Set of tasks
1 - In the Rotary meeting notes, how many days did the Red Knot rest before continuing to south Argentina?
2 - Pick up the Rotary meeting notes after their last sentence and keep writing.

Source passage
------------------------------------

Meredith Green interrupted the discussion to present a "Meritorious Service Award" to Mike from the district! 

Don Froehlich: Three Decades a Bird-Bander

Don FroehlichTravels and Travails of a Field Ornithologist 
Don Froehlich is a 'bird bander.’ He is a freelance field ornithologist, who has worked in the field for 30 years. He shared many details from his fascinating work. 
1.2 million birds are banded a year. 
Since 1964 there have been 64 million records of banding birds to monitor individual birds to see how they migrate, reproduce, molt and survive. 
He showed a picture of the globe, and it highlighted the migration of 1 bird (Red Knot). The bird traveled in 5 days from the Hudson Bay to the Caribbean, rested for 11 days, and then continued to south Argentina. 
He explained that in 1986 the sparrow eggs failed, producing few offspring. That was tracked and attributed to the fall out from Chernobyl nuclear radiation disaster. 
Certain birds replace their wings 1x per year. That process of how they do it is still not understood. What triggers it? 
He is presently working in Borneo where there are two seasons: Rainy, with rains 2x per day, and non-rainy, with rains 1x a day. 
Dan showed pictures of his work, including photos of some amazing birds. He reported that a new species of bird was discovered on a recent project. 

NICK JOHNSON Viking Tour News 

NICK JOHNSON Viking Tour News
• Danny Fritz gave Nick a metal Viking helmet, complete with horns. 
• 271 registrations in. More expected with good weather 
• 67% men 
• Oldest registered is 80 
• Youngest is 8 
• 34 people from outside the state are participating 
Viking Devyn Newcombe
Viking Devyn Newcombe

Important Announcements

1. Jim Moore’s memorial service is tomorrow at the Village Green in Kingston at 11am 
2. There is now power to Morrow Manor! 
3. Mc needs a home for six days. June 1-6. Three families needed. Brenda is doing 1-2, Mary and Joe are doing 3-4, Still need 5th6th to be covered. Call Dan Weeden. 
4. Saturday May 18 there is a come hang out and give people their registrations for Viking Tour at Sound Brewery from 5-9 
5. More volunteers needed for Viking Tour. See Joe Hulsey. (Note: Park for the event at the Drs Clinic) 
Devyn Newcombe awarded Paul and Debra Vaughan the Viking Spirit Award
Devyn Newcombe awarded Paul and Debra Vaughan the Viking Spirit Award for their work on the Inclusive All-Access Park project. They have been navigating government and the community and doing a great job.

Children of the Nations: Serving the Eyes of the Poor 

Presentation by Jim Barker, Paul Kremer, and Martha Lee
Presentation by Jim Barker, Paul Kremer, and Martha Lee
Paul met Joe Hulsey at a party last summer. Joe and Meredith talked to him and found out that he travels to the Dominican Republic to help people with their eye troubles. Joe and Meredith suggested that they come to Rotary for some money. They did. We helped.

------------------------------------

Input data

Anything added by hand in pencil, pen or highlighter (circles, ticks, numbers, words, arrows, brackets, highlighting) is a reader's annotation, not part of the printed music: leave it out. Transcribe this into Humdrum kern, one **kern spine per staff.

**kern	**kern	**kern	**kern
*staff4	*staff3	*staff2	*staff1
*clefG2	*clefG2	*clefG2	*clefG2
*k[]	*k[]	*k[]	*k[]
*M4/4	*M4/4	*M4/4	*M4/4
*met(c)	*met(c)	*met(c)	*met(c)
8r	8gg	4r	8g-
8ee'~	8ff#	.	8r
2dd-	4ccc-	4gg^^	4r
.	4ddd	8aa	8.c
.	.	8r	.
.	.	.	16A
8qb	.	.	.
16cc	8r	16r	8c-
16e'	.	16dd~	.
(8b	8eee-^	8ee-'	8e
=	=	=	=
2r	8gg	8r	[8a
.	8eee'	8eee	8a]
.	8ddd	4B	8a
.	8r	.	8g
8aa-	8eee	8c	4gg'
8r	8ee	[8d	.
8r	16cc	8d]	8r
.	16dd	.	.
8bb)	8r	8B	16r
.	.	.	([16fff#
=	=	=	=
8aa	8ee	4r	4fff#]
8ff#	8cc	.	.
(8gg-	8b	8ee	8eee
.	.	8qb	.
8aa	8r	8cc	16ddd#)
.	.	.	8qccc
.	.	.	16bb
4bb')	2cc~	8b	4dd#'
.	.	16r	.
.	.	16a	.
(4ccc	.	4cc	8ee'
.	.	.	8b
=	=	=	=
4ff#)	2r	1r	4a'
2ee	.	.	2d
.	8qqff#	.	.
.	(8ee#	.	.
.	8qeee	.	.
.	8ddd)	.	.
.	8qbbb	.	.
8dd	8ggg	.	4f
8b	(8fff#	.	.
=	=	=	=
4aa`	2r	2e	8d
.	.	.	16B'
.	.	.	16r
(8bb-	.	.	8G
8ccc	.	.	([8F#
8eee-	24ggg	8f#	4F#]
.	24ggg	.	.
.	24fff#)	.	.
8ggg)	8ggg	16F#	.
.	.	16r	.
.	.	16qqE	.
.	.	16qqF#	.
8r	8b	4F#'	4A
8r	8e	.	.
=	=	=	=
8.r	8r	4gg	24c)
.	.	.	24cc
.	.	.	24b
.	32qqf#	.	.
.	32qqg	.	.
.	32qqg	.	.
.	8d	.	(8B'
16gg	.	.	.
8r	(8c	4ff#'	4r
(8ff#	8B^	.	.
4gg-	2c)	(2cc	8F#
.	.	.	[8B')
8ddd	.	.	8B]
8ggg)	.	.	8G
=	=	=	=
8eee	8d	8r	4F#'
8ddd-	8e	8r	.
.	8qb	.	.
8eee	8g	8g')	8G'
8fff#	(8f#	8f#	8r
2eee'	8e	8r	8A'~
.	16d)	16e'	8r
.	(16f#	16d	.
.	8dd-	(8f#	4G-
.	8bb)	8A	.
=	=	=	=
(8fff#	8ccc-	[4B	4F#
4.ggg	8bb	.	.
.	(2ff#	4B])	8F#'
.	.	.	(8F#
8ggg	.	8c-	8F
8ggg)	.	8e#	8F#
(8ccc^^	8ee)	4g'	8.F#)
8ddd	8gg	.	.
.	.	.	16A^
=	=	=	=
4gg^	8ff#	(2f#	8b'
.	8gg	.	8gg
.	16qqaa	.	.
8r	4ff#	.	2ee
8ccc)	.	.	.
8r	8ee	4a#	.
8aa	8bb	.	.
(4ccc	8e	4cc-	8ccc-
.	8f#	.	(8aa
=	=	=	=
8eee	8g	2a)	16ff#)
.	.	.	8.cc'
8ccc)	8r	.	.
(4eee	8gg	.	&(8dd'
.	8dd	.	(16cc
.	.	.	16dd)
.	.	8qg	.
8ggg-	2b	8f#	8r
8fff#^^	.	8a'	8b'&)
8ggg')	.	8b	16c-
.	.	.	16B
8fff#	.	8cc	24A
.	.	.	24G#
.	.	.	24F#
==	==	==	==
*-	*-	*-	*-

------------------------------------

Responses for each task
1 - 11 days.

2 -
Jim is from Ballard and a member of the Silverdale Rotary. He has been with Children of the Nations for 3 years. 
Their project is called “Serving the eyes of the poor.” 
Children of the Nations collects the money we gave and gives it to the Drs to spend on eye care. They go every year with about 20 people to a little village called Bahahona. 
Dr Kremer is a cornea specialist that studied at the UW.
Jim Barker, Paul Kremer, and Martha LeeDr Leen is a glaucoma specialist that went to Brown. 
They have worked together for 20 years. They started doing eye surgery in the DR about 8 years ago. They noticed while there that no one had on glasses.
They take a flight from Miami, a six-hour bus ride out into the county and then drag suitcases full of supplies into the village and clinic. The village is very poor and they farm bananas and sugar cane. Many residents are Haitian refugees. There are many people there about 40 years old that are totally blind. This is due to living close to the equator and getting too many UV rays. It is also due to poor nutrition and healthcare. 
The locals come to the clinic. Not sure how they get there, walk, moped?? Lots come. They line up and the doctor’s interview and choose who they will operate on. In the same day they do about ten operations. They people leave being able to see again. The cataracts are often black or white when they are removed. As a comparison the US cataracts are the color of iced tea. 
At first the operating room was the size of a large closet. Now the clinic has a second floor and is a lot better. 
Two years ago they decided to bring glasses with them. They found an online supplier and can get them for $6/pair for prescription and $1 for readers. They literally haul them in suitcases to the DR. Up trails and everything. They have a borrowed eye prescription tester that they use. It is rudimentary but works OK. It only has a battery life of 3-4 hours. And when it rains it is fogged up and hard to read. When the battery dies they have to go back to the clinic, charge it up and start out again. However, sometimes the clinic loses power. When this happens they simply put different glasses on people and ask if it is better or worse. Crazy. They made the mistake of bringing too many adult size glasses and not enough kids. They will correct that this year. 
Children of the Nations hires a translator since most speak Spanish or French Creole.
Tim NicholsThey see the children at the local school which is just a roof, but yet the nicest structure in town. All the children want glasses and are sad when they don’t need them. The teachers are super happy to get them too. They can see the text books that they teach from. 
Since the kids aren’t literate they use a tumbling E chart. They simply point up down right left. The children that get glasses are thrilled to be able to finally see the leaves on the trees. 
Dr Kremer worked on Poulsbo Rotary President Tim Nichols’s eyes. He was a great surgeon that gave him a teddy bear to hug. They had some technical issues that day and Tim said the Dr was very calm and Tim really appreciated the Bear.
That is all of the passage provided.